Copy every line of the records below verbatim, leaving out the pictures.
--- Start Information provided ---
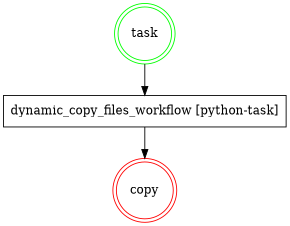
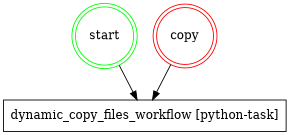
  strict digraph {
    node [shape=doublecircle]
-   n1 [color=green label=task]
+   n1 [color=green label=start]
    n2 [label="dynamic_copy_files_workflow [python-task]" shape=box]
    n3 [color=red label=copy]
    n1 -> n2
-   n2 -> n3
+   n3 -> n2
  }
--- End Information provided ---
*Response*:
  strict digraph {
    node [shape=doublecircle]
-   n1 [color=green label=task]
+   n1 [color=green label=start]
    n2 [label="dynamic_copy_files_workflow [python-task]" shape=box]
    n3 [color=red label=copy]
    n1 -> n2
-   n2 -> n3
+   n3 -> n2
  }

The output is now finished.